═════ PROVIDED RECORDS ═════

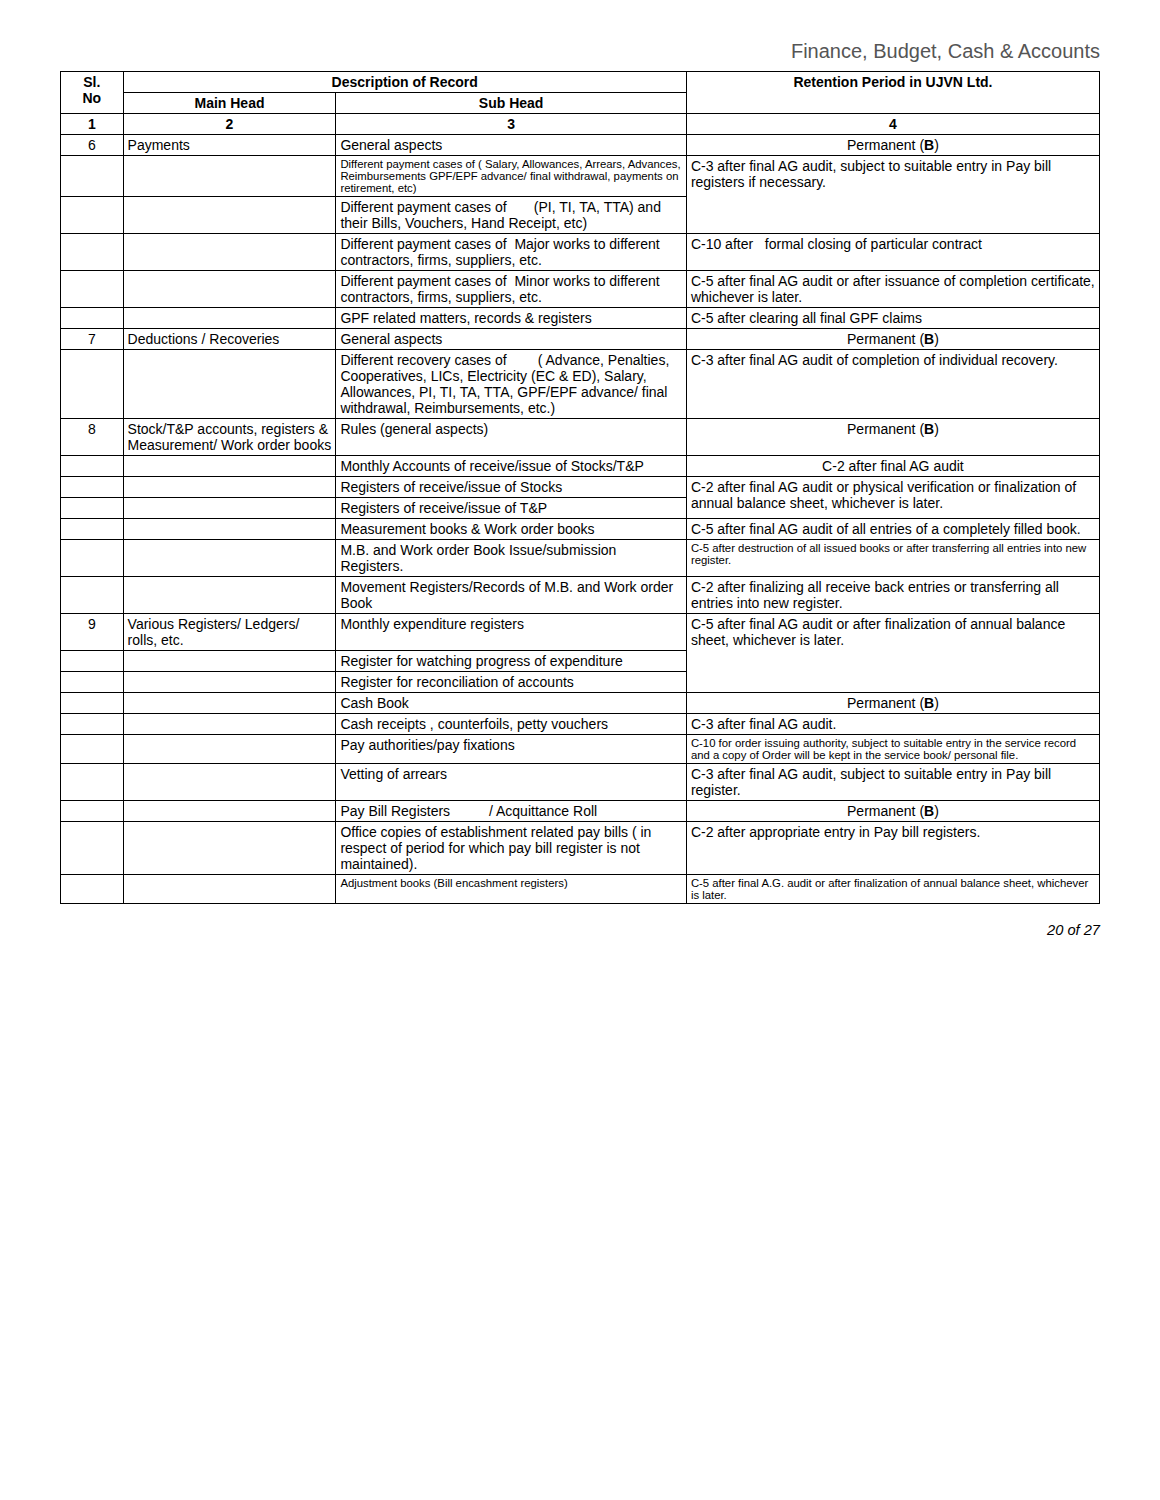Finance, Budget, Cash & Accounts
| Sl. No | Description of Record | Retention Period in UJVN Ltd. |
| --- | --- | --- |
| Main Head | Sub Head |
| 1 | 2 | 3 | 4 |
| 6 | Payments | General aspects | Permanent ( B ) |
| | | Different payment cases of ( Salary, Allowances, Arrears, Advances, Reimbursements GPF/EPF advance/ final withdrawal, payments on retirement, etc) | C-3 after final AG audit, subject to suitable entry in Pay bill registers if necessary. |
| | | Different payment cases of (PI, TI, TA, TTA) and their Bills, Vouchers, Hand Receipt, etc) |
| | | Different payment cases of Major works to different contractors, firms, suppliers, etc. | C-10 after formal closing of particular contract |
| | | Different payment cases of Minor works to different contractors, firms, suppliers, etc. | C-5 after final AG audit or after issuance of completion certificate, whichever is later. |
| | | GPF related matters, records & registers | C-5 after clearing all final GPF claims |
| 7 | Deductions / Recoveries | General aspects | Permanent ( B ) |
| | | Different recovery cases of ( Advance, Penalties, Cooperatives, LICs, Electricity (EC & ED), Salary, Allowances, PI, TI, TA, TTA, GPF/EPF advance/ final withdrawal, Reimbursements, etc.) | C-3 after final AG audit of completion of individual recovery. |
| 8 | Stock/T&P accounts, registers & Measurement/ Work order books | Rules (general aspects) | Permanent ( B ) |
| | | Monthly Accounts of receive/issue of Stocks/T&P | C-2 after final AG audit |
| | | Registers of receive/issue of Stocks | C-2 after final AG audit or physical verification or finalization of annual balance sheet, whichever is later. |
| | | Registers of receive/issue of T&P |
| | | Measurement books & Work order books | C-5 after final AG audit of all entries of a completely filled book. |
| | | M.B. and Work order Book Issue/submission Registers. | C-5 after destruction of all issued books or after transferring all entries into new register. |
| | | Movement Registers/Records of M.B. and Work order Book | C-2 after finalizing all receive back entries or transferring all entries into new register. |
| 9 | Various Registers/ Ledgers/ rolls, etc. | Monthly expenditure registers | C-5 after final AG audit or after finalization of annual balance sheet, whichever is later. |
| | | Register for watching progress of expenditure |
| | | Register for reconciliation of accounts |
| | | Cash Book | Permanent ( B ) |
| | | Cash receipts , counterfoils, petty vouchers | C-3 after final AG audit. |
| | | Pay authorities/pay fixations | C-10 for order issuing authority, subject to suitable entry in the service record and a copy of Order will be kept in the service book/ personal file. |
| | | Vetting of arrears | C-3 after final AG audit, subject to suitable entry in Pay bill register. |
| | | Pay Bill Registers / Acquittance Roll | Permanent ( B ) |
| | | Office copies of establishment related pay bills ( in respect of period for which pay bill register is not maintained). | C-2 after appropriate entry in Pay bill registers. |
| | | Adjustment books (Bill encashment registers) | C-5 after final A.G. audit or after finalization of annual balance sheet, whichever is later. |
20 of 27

═════
═════ PROVIDED RECORDS ═════

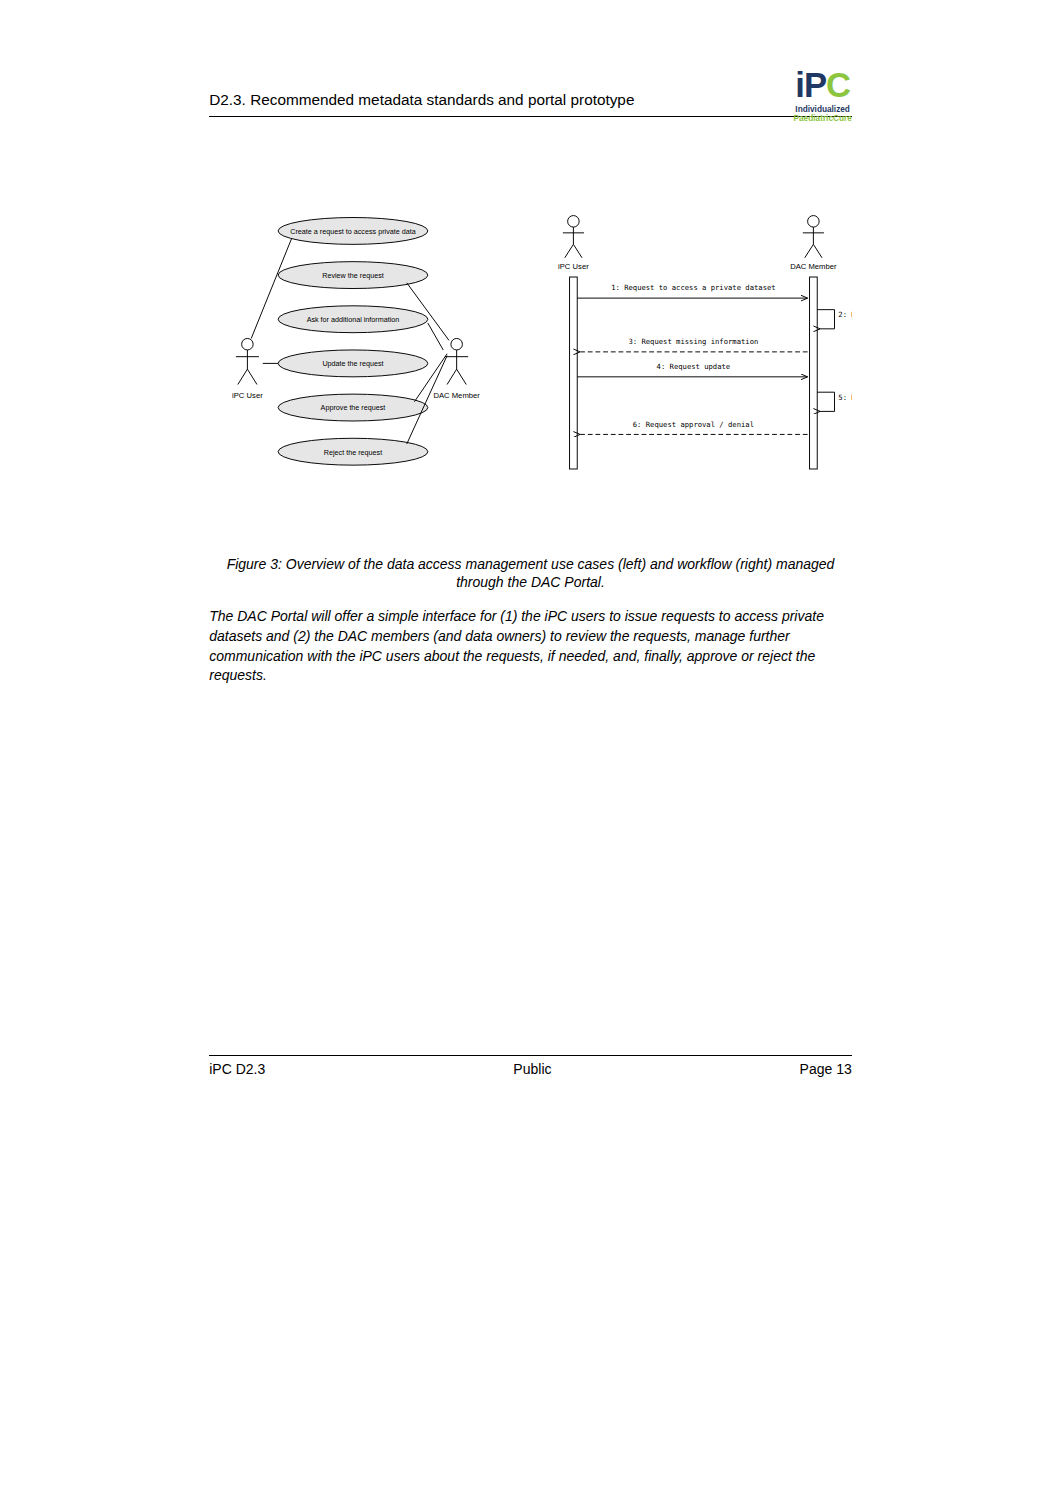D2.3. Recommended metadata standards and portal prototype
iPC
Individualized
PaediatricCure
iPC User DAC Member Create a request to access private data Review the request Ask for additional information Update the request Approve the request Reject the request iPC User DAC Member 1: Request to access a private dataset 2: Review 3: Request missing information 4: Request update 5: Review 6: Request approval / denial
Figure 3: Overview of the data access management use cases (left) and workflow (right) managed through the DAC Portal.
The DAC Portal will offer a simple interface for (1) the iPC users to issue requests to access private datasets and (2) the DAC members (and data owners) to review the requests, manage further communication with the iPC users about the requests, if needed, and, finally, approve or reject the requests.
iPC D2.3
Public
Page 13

═════
═════ PROVIDED RECORDS ═════

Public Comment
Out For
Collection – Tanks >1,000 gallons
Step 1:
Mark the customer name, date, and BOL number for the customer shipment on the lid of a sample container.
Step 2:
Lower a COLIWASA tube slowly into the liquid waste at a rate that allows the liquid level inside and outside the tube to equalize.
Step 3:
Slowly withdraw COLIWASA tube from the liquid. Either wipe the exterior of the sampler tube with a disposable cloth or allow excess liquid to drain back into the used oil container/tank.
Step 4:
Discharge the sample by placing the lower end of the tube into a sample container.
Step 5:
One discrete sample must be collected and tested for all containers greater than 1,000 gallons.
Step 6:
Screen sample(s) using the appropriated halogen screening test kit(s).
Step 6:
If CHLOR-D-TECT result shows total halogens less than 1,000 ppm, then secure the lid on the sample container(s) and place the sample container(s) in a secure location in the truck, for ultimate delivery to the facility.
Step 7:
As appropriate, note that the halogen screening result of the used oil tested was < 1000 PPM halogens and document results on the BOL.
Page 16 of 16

═════

TASK STATEMENT:
Where a line in the entries holds "private", copy that line.

RESPONSE TO THIS TASK:
iPC User DAC Member Create a request to access private data Review the request Ask for additional information Update the request Approve the request Reject the request iPC User DAC Member 1: Request to access a private dataset 2: Review 3: Request missing information 4: Request update 5: Review 6: Request approval / denial
The DAC Portal will offer a simple interface for (1) the iPC users to issue requests to access private datasets and (2) the DAC members (and data owners) to review the requests, manage further communication with the iPC users about the requests, if needed, and, finally, approve or reject the requests.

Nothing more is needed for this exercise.